Chatbots, Apps, and the Truth-- A Cyber-Battle Worth Fighting
Experts call it a "data void," but it's a problem more slippery than that phrase seems to indicate. Misinformation, intentionally funneled into situations, is one of the most harmful things we face in this age of digital gluttony. Just because actual information is not instantaneously available about any given topic does not mean that "the truth" is being with-held. Damar Hamlin's cardiac event was not caused by vaccines. There are no Jewish space lasers. There is no evil cabal of child-traffickers setting up shop in a pizza joint. The stories created are called, by some, "alternative facts," somehow equating full BS with verifiable data and information.
Along that vein of thought is this new AI chatbot that can "write" scholarly papers; plug in a topic, and it spits out a paper that seems, at least to the reader who is not extremely skeptical, to be rational and well-researched.

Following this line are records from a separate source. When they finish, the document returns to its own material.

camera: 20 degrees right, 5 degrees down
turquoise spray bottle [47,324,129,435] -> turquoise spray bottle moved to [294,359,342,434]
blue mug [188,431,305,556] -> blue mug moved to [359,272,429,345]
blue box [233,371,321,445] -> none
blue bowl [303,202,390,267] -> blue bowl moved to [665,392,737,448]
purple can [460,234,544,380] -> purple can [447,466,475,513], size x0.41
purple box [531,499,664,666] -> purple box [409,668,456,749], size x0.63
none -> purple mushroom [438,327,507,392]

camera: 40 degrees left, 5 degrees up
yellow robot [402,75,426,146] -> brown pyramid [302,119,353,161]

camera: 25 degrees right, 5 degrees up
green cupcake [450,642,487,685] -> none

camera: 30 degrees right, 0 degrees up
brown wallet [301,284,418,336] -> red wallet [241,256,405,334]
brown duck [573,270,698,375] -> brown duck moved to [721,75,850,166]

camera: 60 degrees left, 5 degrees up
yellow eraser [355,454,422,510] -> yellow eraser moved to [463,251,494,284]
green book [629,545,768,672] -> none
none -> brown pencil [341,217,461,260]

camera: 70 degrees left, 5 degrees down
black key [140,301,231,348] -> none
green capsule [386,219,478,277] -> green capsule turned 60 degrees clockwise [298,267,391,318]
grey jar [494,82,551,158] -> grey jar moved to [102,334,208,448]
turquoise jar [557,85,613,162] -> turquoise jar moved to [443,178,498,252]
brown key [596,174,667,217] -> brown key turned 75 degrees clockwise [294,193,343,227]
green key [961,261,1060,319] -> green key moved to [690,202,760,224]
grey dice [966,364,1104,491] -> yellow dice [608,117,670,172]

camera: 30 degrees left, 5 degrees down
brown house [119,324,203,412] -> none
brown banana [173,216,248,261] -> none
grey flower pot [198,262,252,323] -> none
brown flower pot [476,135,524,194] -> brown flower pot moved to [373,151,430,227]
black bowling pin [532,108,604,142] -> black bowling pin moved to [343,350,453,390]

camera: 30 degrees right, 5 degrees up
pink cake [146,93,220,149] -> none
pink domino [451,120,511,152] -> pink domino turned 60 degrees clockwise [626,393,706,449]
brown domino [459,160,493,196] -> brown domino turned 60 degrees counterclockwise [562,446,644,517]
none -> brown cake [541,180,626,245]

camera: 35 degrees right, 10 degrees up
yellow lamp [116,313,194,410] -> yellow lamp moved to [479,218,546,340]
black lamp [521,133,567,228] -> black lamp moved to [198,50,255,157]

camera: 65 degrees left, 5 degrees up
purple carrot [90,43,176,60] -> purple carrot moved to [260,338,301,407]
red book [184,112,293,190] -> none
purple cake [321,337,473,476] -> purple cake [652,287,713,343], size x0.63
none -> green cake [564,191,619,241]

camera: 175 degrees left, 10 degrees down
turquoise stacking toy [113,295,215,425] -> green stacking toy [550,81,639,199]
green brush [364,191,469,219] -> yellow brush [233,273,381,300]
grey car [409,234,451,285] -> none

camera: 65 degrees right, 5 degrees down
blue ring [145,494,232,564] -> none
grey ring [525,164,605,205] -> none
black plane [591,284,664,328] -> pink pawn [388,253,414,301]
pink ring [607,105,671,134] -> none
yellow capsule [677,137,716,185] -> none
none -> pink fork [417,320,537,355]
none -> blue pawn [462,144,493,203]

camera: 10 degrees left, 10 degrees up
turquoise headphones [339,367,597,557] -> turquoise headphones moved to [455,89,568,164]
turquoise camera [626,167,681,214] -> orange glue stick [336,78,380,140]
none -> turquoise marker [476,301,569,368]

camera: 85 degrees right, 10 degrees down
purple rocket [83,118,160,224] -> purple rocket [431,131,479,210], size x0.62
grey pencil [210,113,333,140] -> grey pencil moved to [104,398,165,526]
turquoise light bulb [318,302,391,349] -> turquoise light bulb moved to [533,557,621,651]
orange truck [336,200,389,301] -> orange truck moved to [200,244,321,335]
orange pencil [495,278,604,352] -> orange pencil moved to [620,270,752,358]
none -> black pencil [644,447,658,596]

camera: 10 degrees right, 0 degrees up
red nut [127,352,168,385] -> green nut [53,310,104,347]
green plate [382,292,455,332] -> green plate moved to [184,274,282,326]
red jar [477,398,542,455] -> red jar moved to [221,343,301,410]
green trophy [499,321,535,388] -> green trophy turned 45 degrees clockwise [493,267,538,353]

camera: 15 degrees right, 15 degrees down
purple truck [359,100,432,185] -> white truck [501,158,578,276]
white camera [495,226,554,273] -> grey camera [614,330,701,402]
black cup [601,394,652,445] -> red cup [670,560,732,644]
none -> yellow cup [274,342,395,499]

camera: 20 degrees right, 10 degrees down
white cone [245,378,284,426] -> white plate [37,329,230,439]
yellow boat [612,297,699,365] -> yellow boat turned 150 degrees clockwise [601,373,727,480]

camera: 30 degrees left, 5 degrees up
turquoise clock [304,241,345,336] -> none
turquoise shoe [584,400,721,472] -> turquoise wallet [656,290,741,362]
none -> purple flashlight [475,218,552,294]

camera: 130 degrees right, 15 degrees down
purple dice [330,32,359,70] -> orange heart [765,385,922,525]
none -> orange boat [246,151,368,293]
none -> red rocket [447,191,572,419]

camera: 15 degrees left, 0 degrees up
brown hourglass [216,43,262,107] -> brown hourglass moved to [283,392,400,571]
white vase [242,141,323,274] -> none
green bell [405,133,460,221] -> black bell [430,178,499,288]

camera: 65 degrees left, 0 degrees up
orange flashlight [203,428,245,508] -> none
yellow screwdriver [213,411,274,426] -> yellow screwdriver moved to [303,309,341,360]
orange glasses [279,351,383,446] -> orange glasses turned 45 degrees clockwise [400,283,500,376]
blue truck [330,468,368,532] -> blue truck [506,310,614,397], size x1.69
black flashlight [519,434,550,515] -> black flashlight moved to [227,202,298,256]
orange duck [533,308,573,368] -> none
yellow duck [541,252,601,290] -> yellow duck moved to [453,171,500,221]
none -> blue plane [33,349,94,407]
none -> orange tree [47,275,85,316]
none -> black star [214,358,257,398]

While this may excite some people, especially those who loathe the slow process of research and writing a paper with proper citations, it creates a huge headache for teachers, professors, and, I posit, the body of human knowledge that we depend on to build schema for future discoveries. Great. Fake cancer research. Chatbot-created histories. What do we do now? People who can ascertain the facts are in short supply already, in every area of human industry and record-keeping. Anyone remember the Bowling Green Massacre, used as evidence by Kellyanne Conway?
In this period of education when discussion about anything difficult is clamped down on and the "Divisive Concepts" flag is whipping in the wind, facts are under assault. It is a scary thought, that anyone's ill-conceived "truth" will be the basis of how we, as a species, move forward. Enter into this dark age this brave college student who spent his winter break creating GPTZero, an app that can detect AI-generated work. While not perfect, it is a tool that those in academia are heralding as a huge help.
Imagine: in cyber-land, the paper-generating AI bot is fighting the anti-plagiarism app, all for the good of mankind.
It boggles my mind. "The truth," as they used to say on X-Files, "is out there." And in the Bible, John 8:32, says, "The truth will set you free."